Depending on your Jupyter environment, you may have to manually authenticate. Follow the relevant instructions below.

**1. Vertex AI Workbench**
* Do nothing as you are already authenticated.

**2. Local JupyterLab instance, uncomment and run:**

In [None]:
# ! gcloud auth login

**3. Colab, uncomment and run:**

In [None]:
# from google.colab import auth
# auth.authenticate_user()

**4. Service account or other**
* See how to grant Cloud Storage permissions to your service account at https://cloud.google.com/storage/docs/gsutil/commands/iam#ch-examples.

### Create a Cloud Storage bucket

Create a storage bucket to store intermediate artifacts such as datasets.

In [None]:
BUCKET_URI = f"gs://your-bucket-name-{PROJECT_ID}-unique"  # @param {type:"string"}

**Only if your bucket doesn't already exist**: Run the following cell to create your Cloud Storage bucket.

In [None]:
! gsutil mb -l $REGION $BUCKET_URI

### Set up variables

Next, set up some variables used throughout the tutorial.
### Import libraries and define constants

In [None]:
import os

import google.cloud.aiplatform as aiplatform
import google.cloud.aiplatform_v1beta1 as aip_beta
import tensorflow as tf
import tensorflow_hub as hub

### Initialize Vertex AI SDK for Python

Initialize the Vertex AI SDK for Python for your project and corresponding bucket.

In [None]:
aiplatform.init(project=PROJECT_ID, staging_bucket=BUCKET_URI)

#### Vertex AI constants

Setup up the following constants for Vertex AI:

- `API_ENDPOINT`: The Vertex AI API service endpoint for `Endpoint` services.

In [None]:
# API service endpoint
API_ENDPOINT = "{}-aiplatform.googleapis.com".format(REGION)

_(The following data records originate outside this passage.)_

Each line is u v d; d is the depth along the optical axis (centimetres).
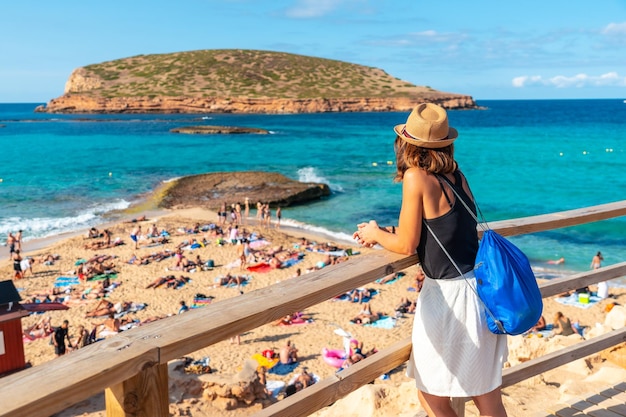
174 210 3691
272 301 209
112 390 166
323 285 229
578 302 1925
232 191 4147
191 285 2173
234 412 921
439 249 247
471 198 256
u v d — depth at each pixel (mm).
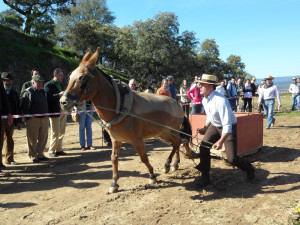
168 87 8750
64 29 43250
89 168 5641
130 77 42406
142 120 4199
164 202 3824
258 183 4488
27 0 28469
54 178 5043
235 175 4930
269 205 3611
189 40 45656
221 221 3209
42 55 20672
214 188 4316
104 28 43438
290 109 17375
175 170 5359
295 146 7172
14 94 5883
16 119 5910
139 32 42625
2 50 17828
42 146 6234
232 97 12906
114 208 3658
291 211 3393
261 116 6395
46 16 23484
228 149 4219
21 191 4395
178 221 3238
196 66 52688
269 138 8383
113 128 3990
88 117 7305
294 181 4484
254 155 6328
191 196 4020
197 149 6191
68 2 33031
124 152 7035
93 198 4039
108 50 45469
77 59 25938
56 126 6441
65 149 7543
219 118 4121
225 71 60125
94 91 3715
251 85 14344
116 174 4332
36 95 5922
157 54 42281
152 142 8344
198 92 9492
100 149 7410
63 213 3545
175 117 5059
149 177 4754
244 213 3402
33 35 23234
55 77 6383
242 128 5812
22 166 5781
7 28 21547
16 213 3582
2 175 5090
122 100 3941
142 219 3311
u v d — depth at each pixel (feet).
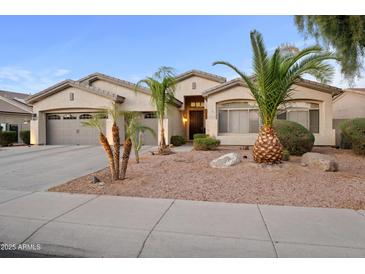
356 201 16.72
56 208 15.85
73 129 61.87
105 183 21.95
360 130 37.04
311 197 17.65
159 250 10.85
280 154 27.02
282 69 25.77
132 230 12.59
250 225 13.04
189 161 32.86
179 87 69.36
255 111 51.08
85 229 12.80
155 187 20.63
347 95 63.67
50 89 59.77
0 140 62.59
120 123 57.26
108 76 61.31
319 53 24.72
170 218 14.07
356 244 11.02
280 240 11.41
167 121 57.52
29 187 21.35
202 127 71.97
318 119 50.47
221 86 50.85
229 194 18.60
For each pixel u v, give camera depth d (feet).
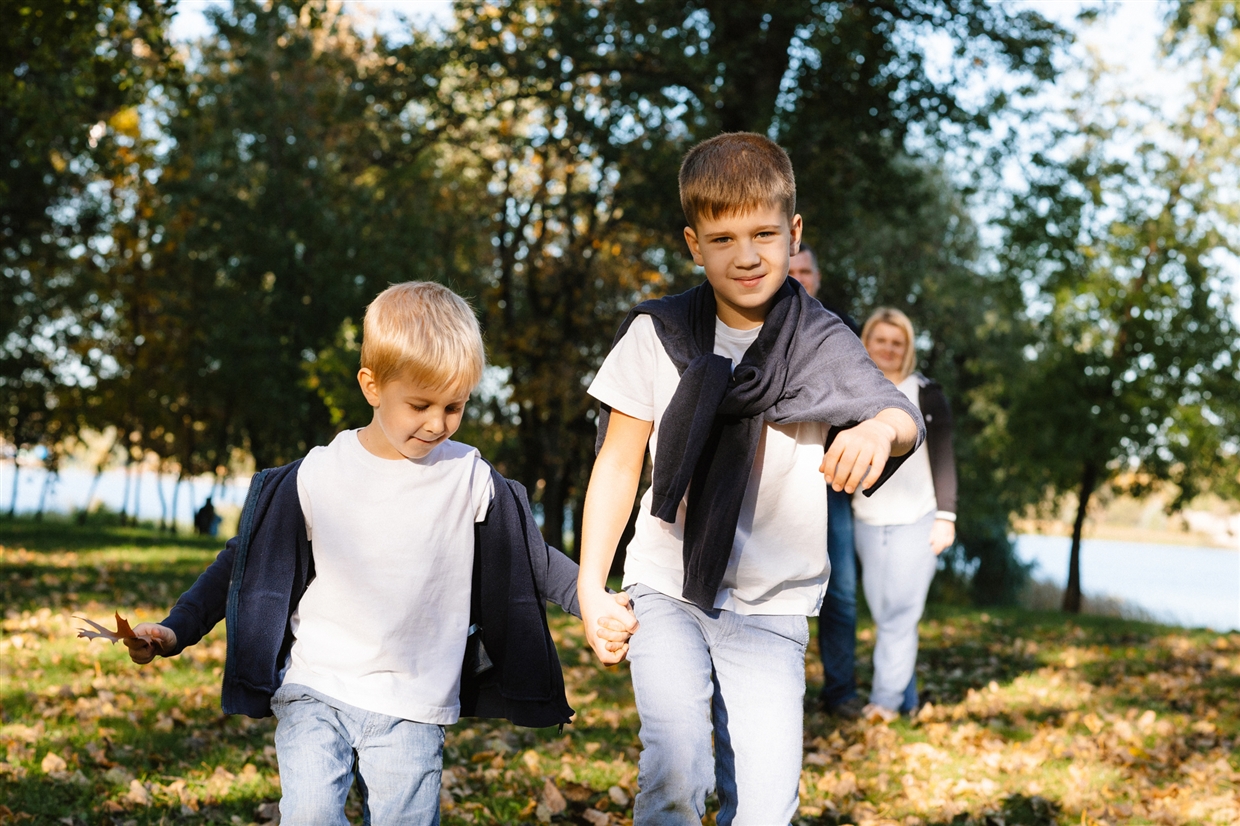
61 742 15.64
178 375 99.14
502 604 8.89
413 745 8.11
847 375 7.92
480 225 87.30
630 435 8.75
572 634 30.32
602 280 86.38
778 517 8.48
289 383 81.25
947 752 17.88
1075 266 64.75
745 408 8.11
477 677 8.98
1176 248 65.26
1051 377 67.77
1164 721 21.47
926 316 81.82
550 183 86.22
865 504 20.10
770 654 8.50
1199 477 67.82
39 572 39.24
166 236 92.63
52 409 100.73
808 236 59.06
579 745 17.67
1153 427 65.92
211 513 98.17
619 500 8.70
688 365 8.34
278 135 79.36
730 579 8.52
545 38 57.52
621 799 14.64
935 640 33.35
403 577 8.25
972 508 78.23
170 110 80.38
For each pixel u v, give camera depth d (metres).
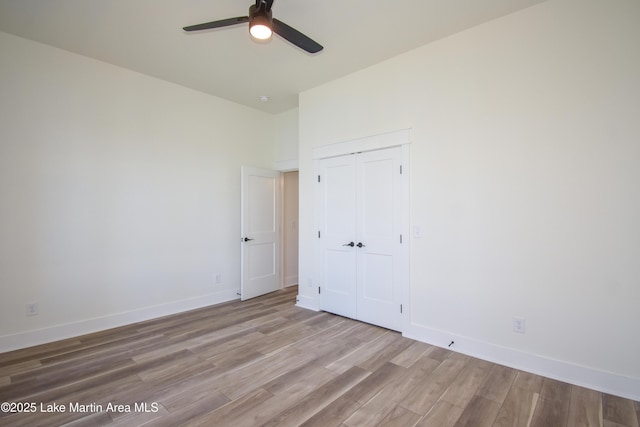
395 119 3.29
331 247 3.92
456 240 2.86
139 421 1.88
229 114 4.59
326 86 3.95
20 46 2.94
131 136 3.62
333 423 1.87
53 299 3.10
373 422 1.88
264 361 2.65
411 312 3.16
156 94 3.82
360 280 3.63
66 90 3.18
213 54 3.25
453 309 2.88
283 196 5.32
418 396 2.15
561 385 2.29
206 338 3.15
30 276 2.98
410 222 3.17
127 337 3.18
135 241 3.64
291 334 3.26
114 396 2.14
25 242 2.96
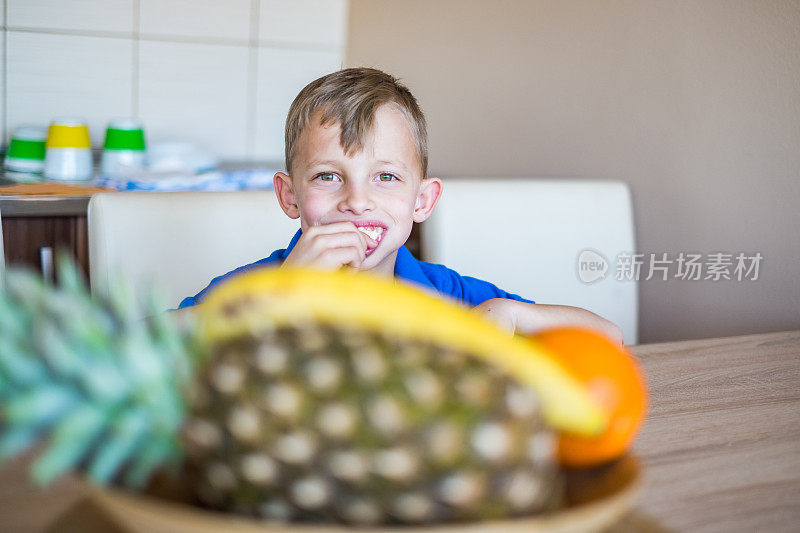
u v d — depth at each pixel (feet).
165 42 7.93
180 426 1.35
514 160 6.49
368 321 1.36
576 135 5.90
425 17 7.33
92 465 1.36
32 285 1.36
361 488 1.27
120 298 1.41
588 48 5.74
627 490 1.47
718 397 2.69
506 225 4.53
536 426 1.36
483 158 6.82
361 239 3.16
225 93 8.25
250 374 1.30
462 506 1.28
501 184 4.58
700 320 5.18
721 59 4.87
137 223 3.82
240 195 4.09
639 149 5.44
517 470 1.31
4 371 1.31
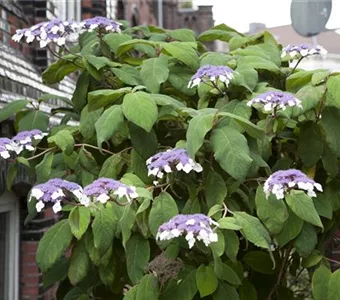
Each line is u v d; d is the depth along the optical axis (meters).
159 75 2.66
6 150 2.41
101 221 2.22
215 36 3.52
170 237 1.85
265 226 2.26
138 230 2.30
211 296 2.34
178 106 2.45
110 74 2.94
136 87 2.51
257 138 2.37
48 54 5.43
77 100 2.96
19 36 2.62
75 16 7.79
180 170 2.23
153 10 18.83
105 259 2.37
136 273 2.26
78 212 2.17
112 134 2.33
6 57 4.37
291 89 2.66
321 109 2.48
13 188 4.04
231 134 2.22
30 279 4.50
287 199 2.16
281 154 2.84
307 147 2.54
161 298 2.22
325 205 2.54
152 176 2.46
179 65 2.88
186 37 3.37
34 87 4.79
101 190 2.00
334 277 2.32
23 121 2.97
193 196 2.37
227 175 2.43
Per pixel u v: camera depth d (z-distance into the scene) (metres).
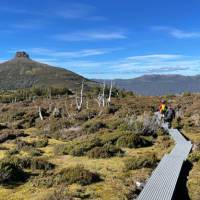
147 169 17.05
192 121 34.44
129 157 20.06
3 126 36.81
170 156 19.31
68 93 99.38
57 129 33.34
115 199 12.72
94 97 75.75
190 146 22.52
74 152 20.89
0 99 87.19
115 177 15.70
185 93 66.12
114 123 31.06
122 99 64.19
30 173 16.55
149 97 69.00
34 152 21.44
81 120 37.72
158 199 12.17
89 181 14.74
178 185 14.86
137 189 13.96
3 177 15.07
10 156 19.64
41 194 13.22
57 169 17.41
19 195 13.36
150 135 27.62
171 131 29.72
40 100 70.25
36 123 38.81
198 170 16.81
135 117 32.84
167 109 33.72
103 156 20.02
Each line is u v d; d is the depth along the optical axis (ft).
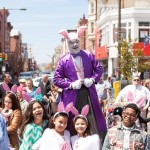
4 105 28.32
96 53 182.29
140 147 21.06
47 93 53.42
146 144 21.26
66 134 22.58
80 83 26.86
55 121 22.13
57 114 22.17
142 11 142.72
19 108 27.89
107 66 162.81
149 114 37.06
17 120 26.91
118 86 66.28
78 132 22.57
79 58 27.71
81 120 22.44
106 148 21.63
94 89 27.86
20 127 25.20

# Vertex location root path for your dataset, model and endpoint resources
PARENT = "projects/" + PROJECT_ID + "/locations/" + REGION

## Set up clients

The Vertex  works as a client/server model. On your side (the Python script) you will create a client that sends requests and receives responses from the Vertex AI server.

You will use different clients in this tutorial for different steps in the workflow. So set them all up upfront.

- Endpoint Service for creating endpoints, and deploying models to endpoints.

In [None]:
# client options same for all services
client_options = {"api_endpoint": API_ENDPOINT}


def create_endpoint_client():
    client = aip_beta.EndpointServiceClient(client_options=client_options)
    return client


clients = {}
clients["endpoint"] = create_endpoint_client()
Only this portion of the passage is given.